NEW YORK (GenomeWeb News) – In a paper published online today in Science’s special section on plant genomes, an international group of researchers described a project to start deciphering and mapping the Arabidopsis thaliana proteome.
The work not only catalogues some organ-specific proteins and biomarkers, but also provides a glimpse into the relationship between A. thaliana’s genetic code and its protein contingent. Overall, the group identified about half the proteins predicted from available Arabidopsis genetic data — along with several dozen that were not predicted.
“From the predicted proteome we find close to 50 percent,” senior author Sacha Baginsky, a researcher affiliated with Zurich’s Institute of Plant Sciences and the University of Zurich’s Center for Model Organism Proteomes, told GenomeWeb Daily News.
The team spent about three years collecting and interpreting data regarding the proteins in half a dozen different A. thaliana organs collected at different stages of development. They peeked into the protein content of each using high-throughput shotgun proteomics — an approach in which researchers analyze a mixture of unknown proteins by mass spectrometry. First, they came up with a complex peptide mixture and then fractionated this on a reverse-phase column as the mass spec acquired data.

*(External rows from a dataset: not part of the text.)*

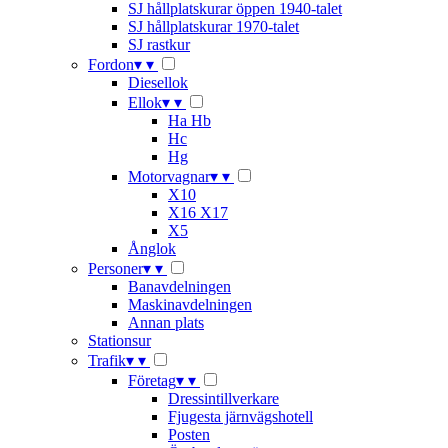
SJ hållplatskurar öppen 1940-talet
SJ hållplatskurar 1970-talet
SJ rastkur
Fordon
▾
▾
Diesellok
Ellok
▾
▾
Ha Hb
Hc
Hg
Motorvagnar
▾
▾
X10
X16 X17
X5
Ånglok
Personer
▾
▾
Banavdelningen
Maskinavdelningen
Annan plats
Stationsur
Trafik
▾
▾
Företag
▾
▾
Dressintillverkare
Fjugesta järnvägshotell
Posten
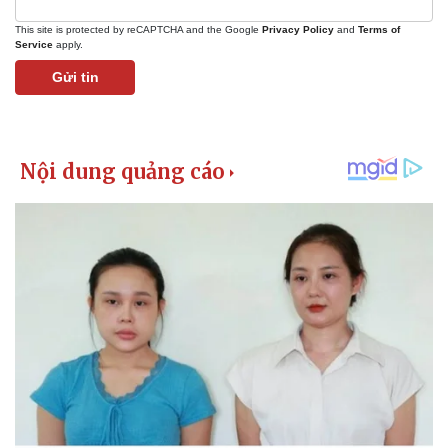
This site is protected by reCAPTCHA and the Google
Privacy Policy
and
Terms of
Service
apply.
Gửi tin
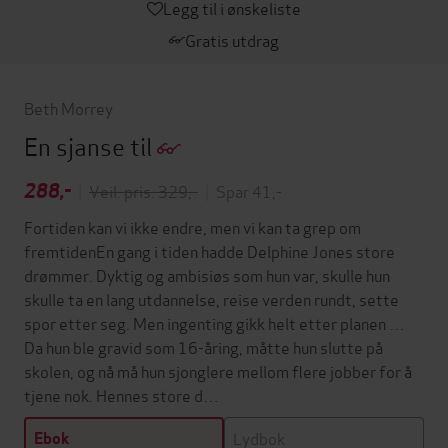
Legg til i ønskeliste
Gratis utdrag
Beth Morrey
En sjanse til
288,-
|
Veil. pris: 329,-
|
Spar 41,-
Fortiden kan vi ikke endre, men vi kan ta grep om
fremtidenEn gang i tiden hadde Delphine Jones store
drømmer. Dyktig og ambisiøs som hun var, skulle hun
skulle ta en lang utdannelse, reise verden rundt, sette
spor etter seg. Men ingenting gikk helt etter planen …
Da hun ble gravid som 16-åring, måtte hun slutte på
skolen, og nå må hun sjonglere mellom flere jobber for å
tjene nok. Hennes store d…
Lydbok
Ebok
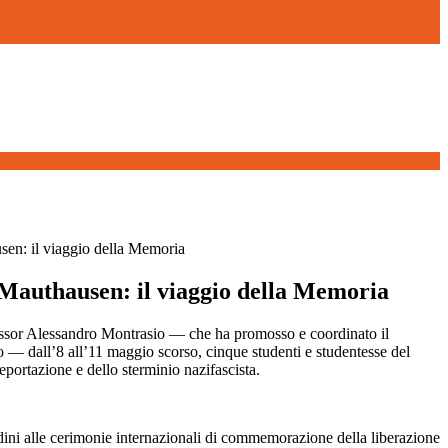
en: il viaggio della Memoria
Mauthausen: il viaggio della Memoria
essor Alessandro Montrasio — che ha promosso e coordinato il
io — dall’8 all’11 maggio scorso, cinque studenti e studentesse del
portazione e dello sterminio nazifascista.
dini alle cerimonie internazionali di commemorazione della liberazione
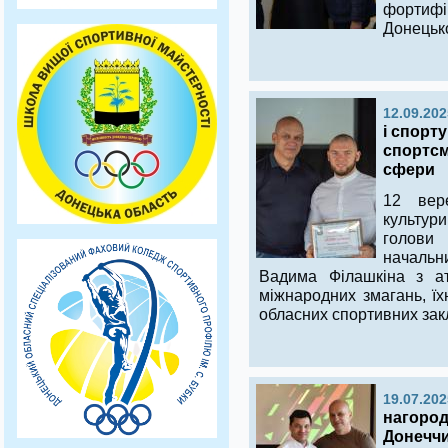
фортиф
Донецько
12.09.202
і спорт
спортсм
сфери
12 вер
культури
голови 
начальни
Вадима Філашкіна з а
міжнародних змагань, ї
обласних спортивних закл
19.07.202
нагород
Донеччи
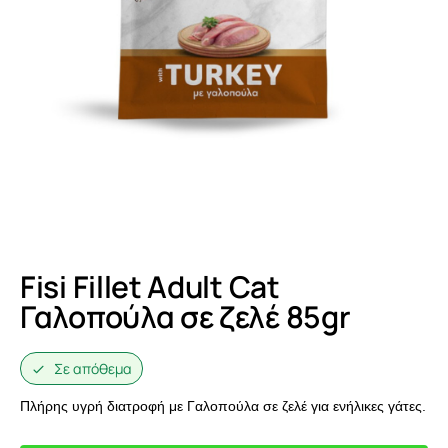
Fisi Fillet Adult Cat
Γαλοπούλα σε ζελέ 85gr
Σε απόθεμα
Πλήρης υγρή διατροφή με Γαλοπούλα σε ζελέ για ενήλικες γάτες.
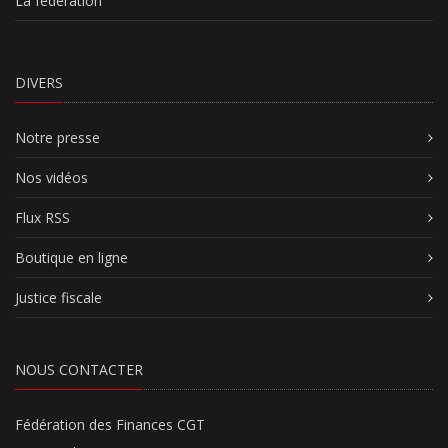
La fédération
DIVERS
Notre presse
Nos vidéos
Flux RSS
Boutique en ligne
Justice fiscale
NOUS CONTACTER
Fédération des Finances CGT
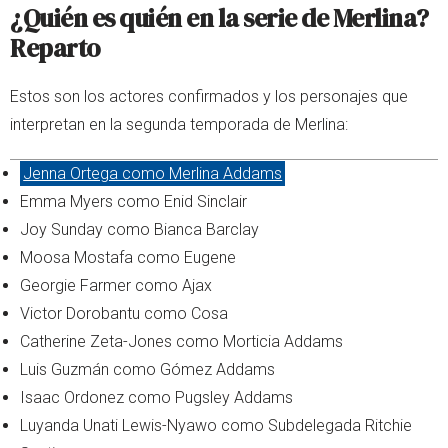
¿Quién es quién en la serie de Merlina?
Reparto
Estos son los actores confirmados y los personajes que
interpretan en la segunda temporada de Merlina:
Jenna Ortega como Merlina Addams
Emma Myers como Enid Sinclair
Joy Sunday como Bianca Barclay
Moosa Mostafa como Eugene
Georgie Farmer como Ajax
Victor Dorobantu como Cosa
Catherine Zeta-Jones como Morticia Addams
Luis Guzmán como Gómez Addams
Isaac Ordonez como Pugsley Addams
Luyanda Unati Lewis-Nyawo como Subdelegada Ritchie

Specifically, the team analyzed the protein content in six plant organs using 1,354 linear trap quadrupole ion trap mass spectrometry runs. They then applied two algorithms — PeptideProphet and PepSplice — to analyze the data, eventually matching 86,456 unique peptide sequences to 13,029 proteins.
While the actual data acquisition was relatively quick, Baginsky noted, the data handling and analysis were much more laborious. To deal with this data, the team developed its own database for uploading, searching, and mining data.
That database is not yet publicly available, but results from the experiment — including the mass spec data — are. They are being offered to the public through the PRoteomics IDEntifications, or PRIDE, database. “It was very important for us that we make everything available,” he said, since being able to scrutinize the mass spec data “gives you the transparency to judge the quality of the assignments.”
Not all proteins were detected equally, since some proteins are present in larger quantities than others. “This approach is biased for abundant proteins,” Baginsky said. Many of the predicted proteins that weren’t identified are expressed at low transcript levels, he added, and the detection approach they used is also biased toward high transcript levels and against small proteins.
Even so, the researchers were able to identify a broad range of proteins by using high-throughput proteomics across several different plant organs and tissues and by using biochemical fractionation to create different protein pools for analysis.
The proteins that overlapped between most or all of the samples represented the core proteome — the proteins that are essential for all of the plant tissues. Others were organ specific. In fact, using Gene Ontology classifications, Baginsky and his team identified 571 organ-specific biomarkers.
Proteins related to transcriptional regulation and signaling were under-represented in most samples, while those involved in metabolic processes such as glycolysis and translation were over-represented. The most plentiful proteins in specific organs tended to vary with organ function. For instance, proteins involved in oxidative stress response and intracellular protein transport were abundant in roots. And, not surprisingly, photosynthesis and chloroplast-related proteins were over-represented in leaves.
There were also 57 cases in which the researchers discovered proteins in different forms than those predicted from genetic information. These alternate gene models were surprising, Baginsky said, “We can find peptides from proteins that aren’t even predicted to be there.”
The work supplies information about A. thaliana specifically, but also highlights the importance of integrating different types of complementary biological information — in this case, genome annotation, gene prediction, and proteomic data.
Without genome sequence, Baginsky said, compiling and interpreting proteomic data on this scale would have been much more difficult. But even with a good Arabidopsis genome sequence database, they found unexpected gene models, he added, suggesting proteomic data is also crucial for annotating the genome.